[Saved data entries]
>>>>>
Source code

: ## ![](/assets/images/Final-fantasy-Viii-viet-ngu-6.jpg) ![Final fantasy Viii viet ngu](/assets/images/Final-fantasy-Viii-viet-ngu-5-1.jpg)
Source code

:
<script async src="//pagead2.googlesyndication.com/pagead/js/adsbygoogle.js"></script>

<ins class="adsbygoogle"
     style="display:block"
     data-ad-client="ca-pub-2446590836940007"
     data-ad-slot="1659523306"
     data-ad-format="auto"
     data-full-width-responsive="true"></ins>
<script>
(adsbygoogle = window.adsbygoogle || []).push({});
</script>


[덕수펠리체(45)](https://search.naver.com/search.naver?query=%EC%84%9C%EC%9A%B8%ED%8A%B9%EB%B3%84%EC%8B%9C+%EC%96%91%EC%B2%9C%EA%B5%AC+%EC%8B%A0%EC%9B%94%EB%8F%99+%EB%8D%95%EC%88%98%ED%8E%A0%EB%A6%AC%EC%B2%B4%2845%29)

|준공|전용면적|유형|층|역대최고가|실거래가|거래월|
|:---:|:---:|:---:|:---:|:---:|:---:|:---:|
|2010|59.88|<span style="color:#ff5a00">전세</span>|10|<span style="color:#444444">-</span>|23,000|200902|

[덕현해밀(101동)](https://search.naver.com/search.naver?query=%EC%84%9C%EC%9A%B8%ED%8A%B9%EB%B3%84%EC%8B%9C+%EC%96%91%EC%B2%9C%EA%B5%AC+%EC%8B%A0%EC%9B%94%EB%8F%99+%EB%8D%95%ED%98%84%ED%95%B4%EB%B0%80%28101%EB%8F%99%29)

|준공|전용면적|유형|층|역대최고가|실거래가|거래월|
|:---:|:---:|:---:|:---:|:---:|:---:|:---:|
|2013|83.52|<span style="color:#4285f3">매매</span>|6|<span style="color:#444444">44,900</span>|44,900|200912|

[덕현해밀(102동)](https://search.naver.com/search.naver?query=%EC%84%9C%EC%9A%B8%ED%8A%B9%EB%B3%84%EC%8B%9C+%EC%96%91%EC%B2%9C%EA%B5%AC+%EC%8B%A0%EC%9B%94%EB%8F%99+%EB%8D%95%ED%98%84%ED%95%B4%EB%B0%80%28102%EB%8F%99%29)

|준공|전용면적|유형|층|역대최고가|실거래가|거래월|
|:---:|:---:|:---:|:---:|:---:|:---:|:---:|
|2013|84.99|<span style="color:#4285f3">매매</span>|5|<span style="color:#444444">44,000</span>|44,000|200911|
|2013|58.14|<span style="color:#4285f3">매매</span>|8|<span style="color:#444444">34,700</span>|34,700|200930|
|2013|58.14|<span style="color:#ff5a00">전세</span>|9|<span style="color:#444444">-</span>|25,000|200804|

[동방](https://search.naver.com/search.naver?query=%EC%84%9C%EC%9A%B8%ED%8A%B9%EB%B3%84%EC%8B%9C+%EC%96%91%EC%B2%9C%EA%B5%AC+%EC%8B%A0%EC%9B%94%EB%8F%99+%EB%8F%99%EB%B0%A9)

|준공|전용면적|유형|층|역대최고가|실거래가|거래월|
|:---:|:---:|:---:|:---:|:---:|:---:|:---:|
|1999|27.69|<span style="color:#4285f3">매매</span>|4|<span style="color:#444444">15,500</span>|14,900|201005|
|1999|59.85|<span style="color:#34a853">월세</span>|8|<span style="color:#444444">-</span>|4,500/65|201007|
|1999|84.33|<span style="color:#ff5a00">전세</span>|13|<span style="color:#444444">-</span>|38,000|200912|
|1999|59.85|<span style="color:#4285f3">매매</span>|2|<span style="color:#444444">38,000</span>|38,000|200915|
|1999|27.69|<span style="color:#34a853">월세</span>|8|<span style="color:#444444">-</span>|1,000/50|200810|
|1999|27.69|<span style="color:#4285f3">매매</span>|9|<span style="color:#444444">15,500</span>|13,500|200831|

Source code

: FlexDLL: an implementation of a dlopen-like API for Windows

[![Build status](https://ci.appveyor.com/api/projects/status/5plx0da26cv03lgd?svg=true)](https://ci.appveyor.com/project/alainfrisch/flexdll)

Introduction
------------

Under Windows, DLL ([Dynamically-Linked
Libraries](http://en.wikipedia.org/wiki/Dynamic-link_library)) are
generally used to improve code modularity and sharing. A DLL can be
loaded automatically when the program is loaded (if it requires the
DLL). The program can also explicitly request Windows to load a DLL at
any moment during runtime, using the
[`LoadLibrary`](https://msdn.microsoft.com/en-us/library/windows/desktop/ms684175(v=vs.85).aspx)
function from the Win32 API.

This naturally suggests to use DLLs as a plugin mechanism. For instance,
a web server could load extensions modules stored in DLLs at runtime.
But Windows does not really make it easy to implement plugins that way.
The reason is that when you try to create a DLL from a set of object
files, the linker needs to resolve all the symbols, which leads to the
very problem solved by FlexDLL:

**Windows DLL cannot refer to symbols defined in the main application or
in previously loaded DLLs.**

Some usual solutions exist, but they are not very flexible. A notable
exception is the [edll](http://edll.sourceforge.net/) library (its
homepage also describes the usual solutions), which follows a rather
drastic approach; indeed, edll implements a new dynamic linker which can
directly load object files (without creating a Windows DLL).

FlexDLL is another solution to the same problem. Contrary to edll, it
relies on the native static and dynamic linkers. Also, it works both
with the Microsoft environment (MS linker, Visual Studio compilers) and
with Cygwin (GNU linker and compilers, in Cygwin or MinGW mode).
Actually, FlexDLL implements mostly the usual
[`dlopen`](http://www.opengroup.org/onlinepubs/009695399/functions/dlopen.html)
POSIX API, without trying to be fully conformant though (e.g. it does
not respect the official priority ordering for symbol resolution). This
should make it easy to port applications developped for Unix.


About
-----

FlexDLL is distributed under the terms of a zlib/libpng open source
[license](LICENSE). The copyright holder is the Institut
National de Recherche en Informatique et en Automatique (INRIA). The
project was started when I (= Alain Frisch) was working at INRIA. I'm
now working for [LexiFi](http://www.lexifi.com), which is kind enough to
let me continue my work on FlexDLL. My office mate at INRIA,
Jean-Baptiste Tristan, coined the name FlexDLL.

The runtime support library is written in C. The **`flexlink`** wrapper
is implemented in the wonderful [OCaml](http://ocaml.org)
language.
<<<<<
- _Task requirements_
Wherever "script" occurs in the records above, copy the line it sits in.

- _Completed exercise_
<script async src="//pagead2.googlesyndication.com/pagead/js/adsbygoogle.js"></script>
<script>
</script>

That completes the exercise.